Donnerstag, 24. Mai 2012

Tropisches Klima als Herausforderung




Die Vaihinger Faustball-Nationalspieler blicken auf ihre Zeit bei den World Games in Taiwan zurück.
Die Vaihinger Faustball-Nationalspieler blicken auf ihre Zeit bei den World Games in Taiwan zurück.

Vaihingen (rkü). Die Vaihinger Faustballer sind längst von den World Games in Taiwan zurück. Sich an das Wetter in Deutschland zu gewöhnen, ging wesentlich schneller als mit den tropischen Rahmenbedingungen in Taiwan zurecht zu kommen. Mit etwas zeitlichem Abstand blicken die Mitglieder der Nationalmannschaft noch einmal zurück.

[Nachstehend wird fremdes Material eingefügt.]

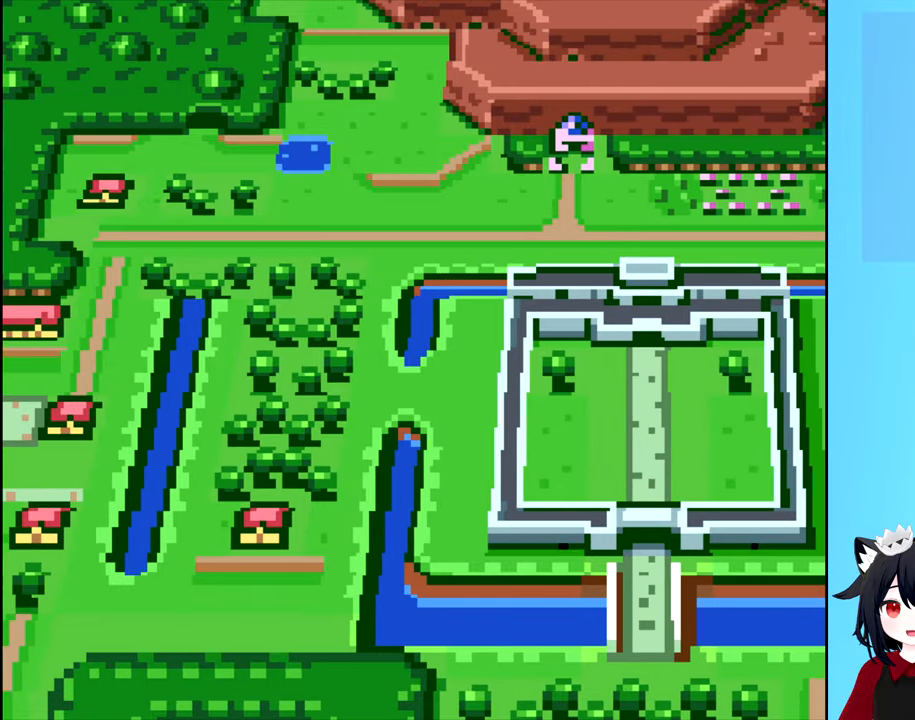
{"buttons": [], "events": []}
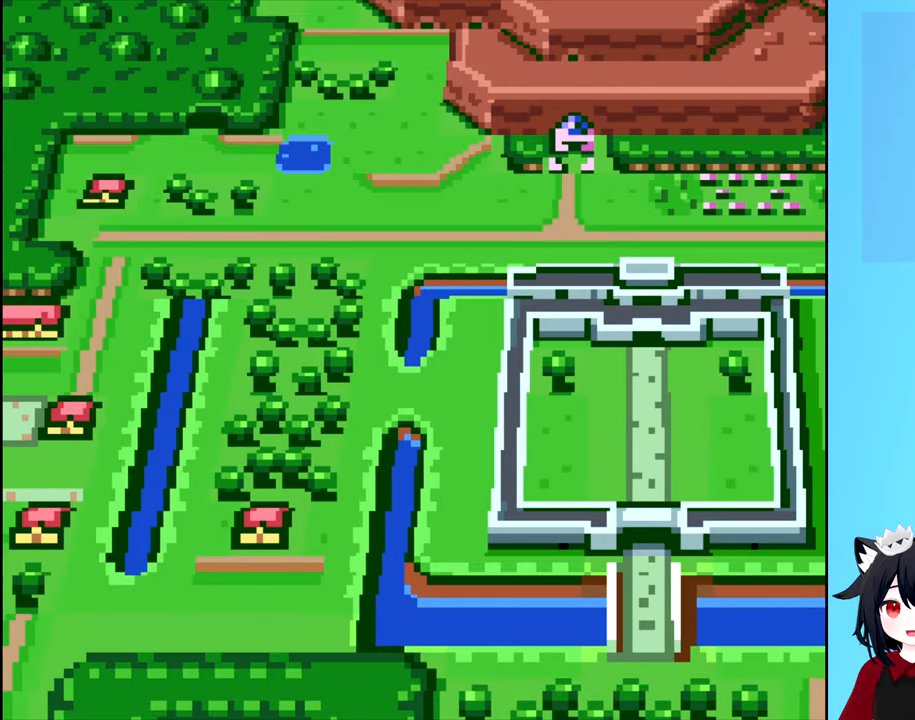
{"buttons": ["DPAD_RIGHT"], "events": [[67, "DPAD_RIGHT", "down"]]}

„Es war mörderisch“, sagt Michael Marx über seine ersten Eindrücke. „Schon das Warmmachen war extrem anstrengend“, ergänzt Andreas Rothmaier. Hitze und extreme Luftfeuchtigkeit ließen den Faustballsport, der in der Heimat ohne größere Probleme ausgeübt wird, in Taiwan zur übermäßigen körperlichen Kraftanstrengung werden. Seinen Eindruck aus dem ersten Training schildert Kolja Meyer: „Ich habe gedacht, das kann ja heiter werden. Schon vor Trainingsbeginn ist mir die Brühe nur so runtergelaufen.“ Mannschaft und Trainer haben aber schnell ein Mittel gefunden, gegen die Überanstrengung vorzugehen: „Wir haben das Warmmachen auf das Nötigste beschränkt.“ Außerdem seien die zu jeder Zeit vorhandenen Zuschauer als Balljungen eingespannt worden, wenn das runde Leder mal wieder zu weit ins Aus geschlagen wurde.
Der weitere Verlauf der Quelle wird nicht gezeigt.